Bip… bip… bip… fue la último que se oyó por el teléfono. Ben y yo intentamos recoger las monedas de diez peniques, pero se nos cayeron al suelo.

—Mañana a las nueve de la noche en Albion Yard.

Ben cogió el teléfono.

—Espera. ¿Podría ser el viernes…?

Hugo interrumpió suavemente pero con decisión.

—Mañana. Si necesitáis estar allí, estaréis.

Se cortó la comunicación y nos quedamos en la cabina contemplando el aparcamiento. A un lado, las siluetas de las casas abandonadas se recortaban en la oscuridad. Al otro, la zona posterior del barrios aparecía diáfana como una fortificación, seguramente había ojos en todas las ventanas observándonos.
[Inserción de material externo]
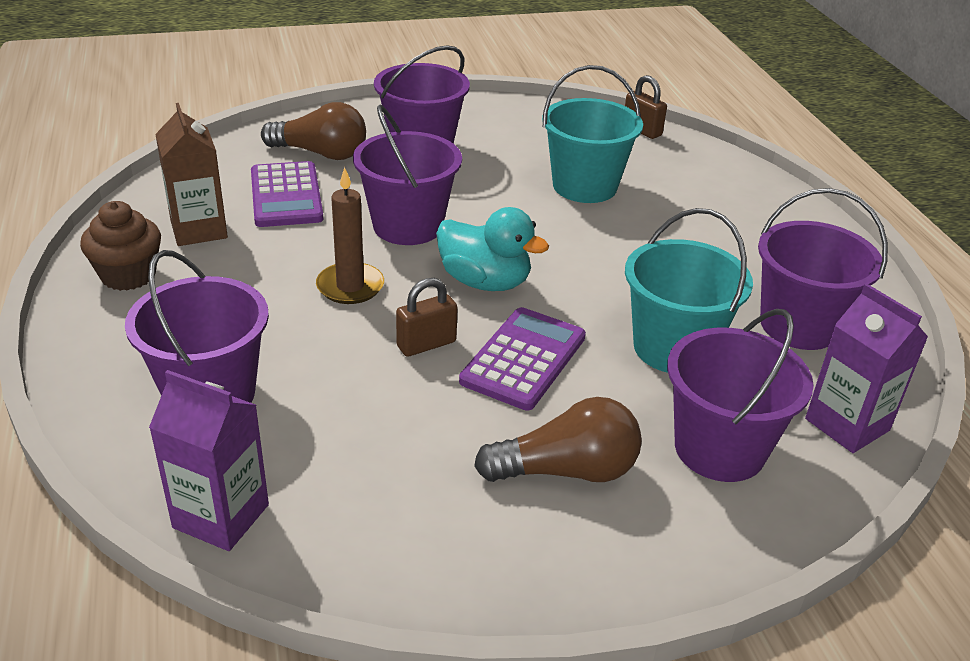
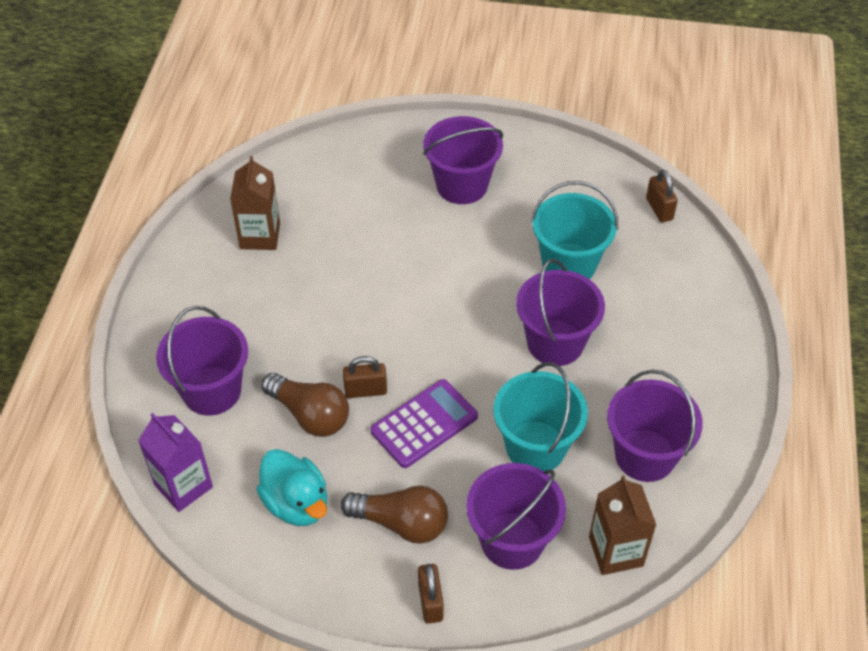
camera: 25 degrees right, 15 degrees up
(128, 275) = (198, 269): brown cupcake -> none
(286, 196) = (334, 215): purple calculator -> none
(321, 153) = (380, 174): brown light bulb -> brown light bulb (310, 415)
(350, 286) = (339, 322): brown candle -> none
(408, 226) = (408, 272): purple bucket -> purple bucket (555, 343)
(485, 282) = (436, 344): turquoise duck -> turquoise duck (296, 503)
(669, 550) = (430, 602): none -> brown padlock
(847, 424) = (615, 551): purple carton -> brown carton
Las sombras se deslizaban sobre el asfalto, y a mi se me ocurrió la loca idea de que si una de ellas nos tocaba, se agarraría a nosotros y jamás podríamos desprendernos de ella, seríamos como aves marinas, sumergidas en una marea de petróleo, haciendo grandes esfuerzos por mover las alas, sin aire y a ciegas.

Un gato salió como un proyectil de debajo del coche abandonado y vi cómo un ratón se paralizaba bajo sus garras. El gato levantó una pata y asestó un fuerte golpe a su presa, lo suficientemente violento como para mutilarla, aunque no para matarla. Estaba jugando. De repente levantó la cabeza hacia la cabina y alzó una garra. Tenía los negros ojos muy abiertos, preparados para cazar por la noche, y se nos quedó mirando fijamente, como si supiera algo.